"The value of Sam Peckinpah's work is still very much in question; its intensity is not. And art that expresses such energy and passion, such a commitment to personal impulse, commands, at least, respectful attention. The Wild Bunch and Straw Dogs, whatever one's estimate of them, have that combination of candour and force which announces an artist who is not afraid of appearing ridiculous; those who profess to find them no more than ridiculous are perhaps nervously insulating themselves from the films' ferocious and contagious energy. At the same time, one may comment at the outset that it is a great pity that, in the eyes of the public and most critics, Peckinpah's gentler and arguably finest films (I think especially of The Ballad of Cable Hogue and Junior Bonner) have been so overshadowed by the spectacular and explosive violence in the more notorious works- a violence that is certainly a major component of his artistic personality, but by no means the whole story.

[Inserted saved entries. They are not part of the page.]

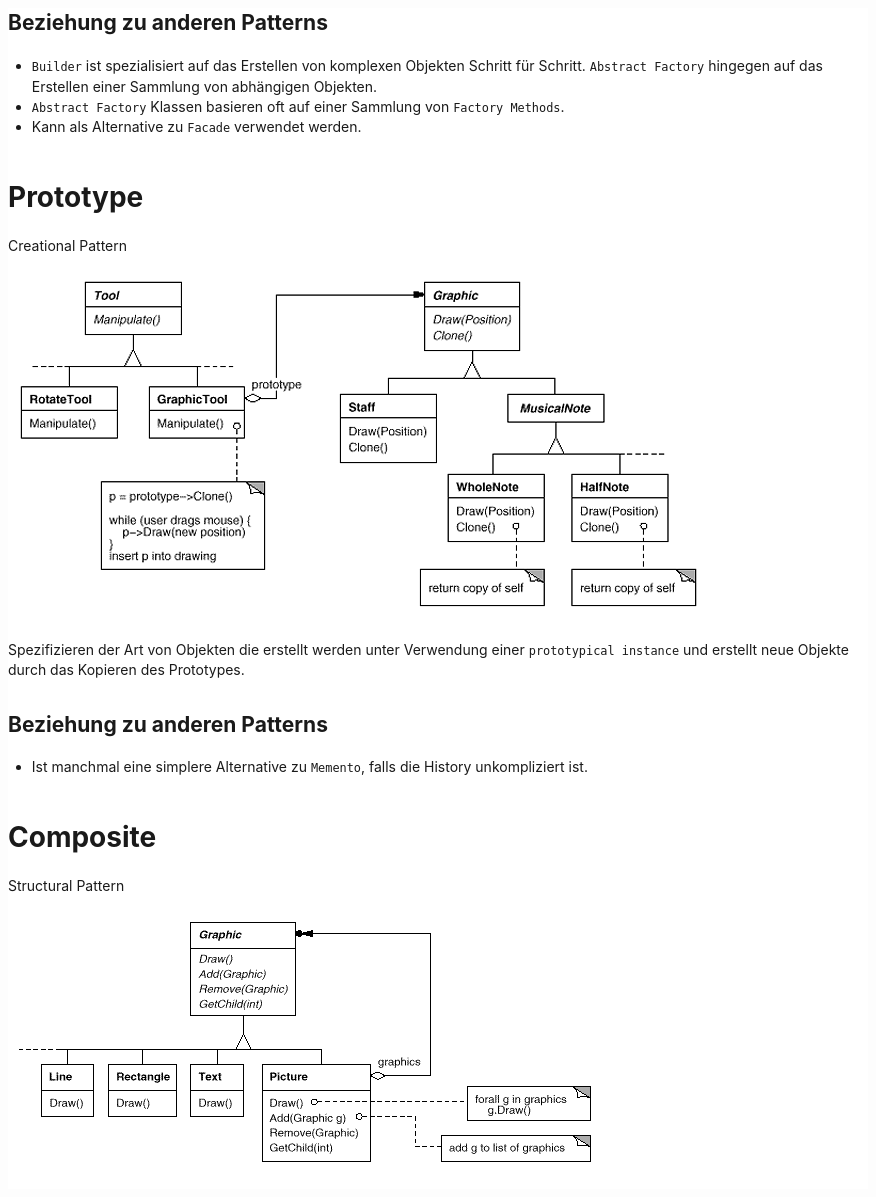 ## Beziehung zu anderen Patterns

- `Builder` ist spezialisiert auf das Erstellen von komplexen Objekten Schritt für Schritt. `Abstract Factory` hingegen auf das Erstellen einer Sammlung von abhängigen Objekten.
- `Abstract Factory` Klassen basieren oft auf einer Sammlung von `Factory Methods`.
- Kann als Alternative zu `Facade` verwendet werden.

# Prototype

Creational Pattern

![Prototype Klassendiagramm](./assets/prototype.gif)

Spezifizieren der Art von Objekten die erstellt werden unter Verwendung einer `prototypical instance` und erstellt neue Objekte durch das Kopieren des Prototypes.

## Beziehung zu anderen Patterns

- Ist manchmal eine simplere Alternative zu `Memento`, falls die History unkompliziert ist.

# Composite

Structural Pattern

![Composite Klassendiagramm](./assets/composite.gif)
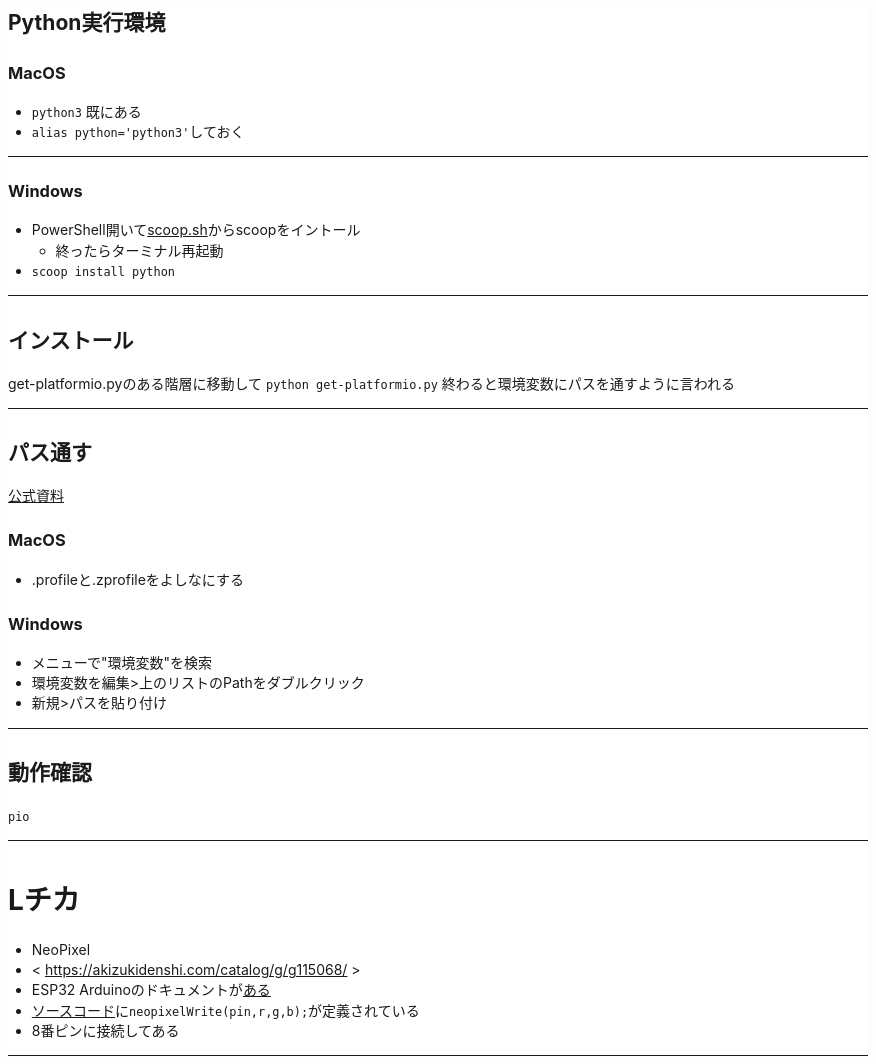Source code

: 
## Python実行環境
### MacOS
- `python3` 既にある
- `alias python='python3'`しておく

---

### Windows
- PowerShell開いて[scoop.sh](https://scoop.sh)からscoopをイントール
    - 終ったらターミナル再起動
- `scoop install python`

---

## インストール
get-platformio.pyのある階層に移動して
`python get-platformio.py`
終わると環境変数にパスを通すように言われる

---


##  パス通す
[公式資料](https://docs.platformio.org/en/latest/core/installation/shell-commands.html)
### MacOS
- .profileと.zprofileをよしなにする
### Windows
- メニューで"環境変数"を検索
- 環境変数を編集>上のリストのPathをダブルクリック
- 新規>パスを貼り付け

---

## 動作確認
`pio`

---

# Lチカ
- NeoPixel
- < https://akizukidenshi.com/catalog/g/g115068/ >
- ESP32 Arduinoのドキュメントが[ある](https://docs.espressif.com/projects/arduino-esp32/en/latest/)
- [ソースコード](https://github.com/espressif/arduino-esp32/blob/master/cores/esp32/esp32-hal-rgb-led.c)に`neopixelWrite(pin,r,g,b);`が定義されている
- 8番ピンに接続してある

---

Peckinpah's work situates him firmly within the great tradition of the American cinema. I mean by this rather more than that he has repeatedly returned to the Western genre.... For all their radical differences of temperament and emphasis, Peckinpah (born in 1926) is the heir of Ford- an heir Ford would perhaps not have wished to acknowledge, but an heir none the less. Ford's work shows a consistent involvement with America both as a country and as an idea: his later films are evidence of a growing disillusionment with that idea. But Ford, rooted in those ideals of the American future looked forward to in his earlier work, could never quite make the transition from disillusionment to active rage and antagonism; even Liberty Valance is ultimately dominated by nostalgia."
Robin Wood - 'Sam Peckinpah,' Cinema: A Critical Dictionary.